### HOW TO COMPLETE THIS TASK
Copy out every line of the data below, character for character and in the same order.

Saved entries:
☆ ☆ ☆ ☆

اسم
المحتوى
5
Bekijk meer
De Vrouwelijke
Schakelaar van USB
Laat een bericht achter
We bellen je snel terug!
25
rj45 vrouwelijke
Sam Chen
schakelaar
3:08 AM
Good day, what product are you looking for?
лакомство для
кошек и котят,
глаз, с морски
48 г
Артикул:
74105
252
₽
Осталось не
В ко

☆ ☆ ☆ ☆

### RESULT
اسم
المحتوى
5
Bekijk meer
De Vrouwelijke
Schakelaar van USB
Laat een bericht achter
We bellen je snel terug!
25
rj45 vrouwelijke
Sam Chen
schakelaar
3:08 AM
Good day, what product are you looking for?
лакомство для
кошек и котят,
глаз, с морски
48 г
Артикул:
74105
252
₽
Осталось не
В ко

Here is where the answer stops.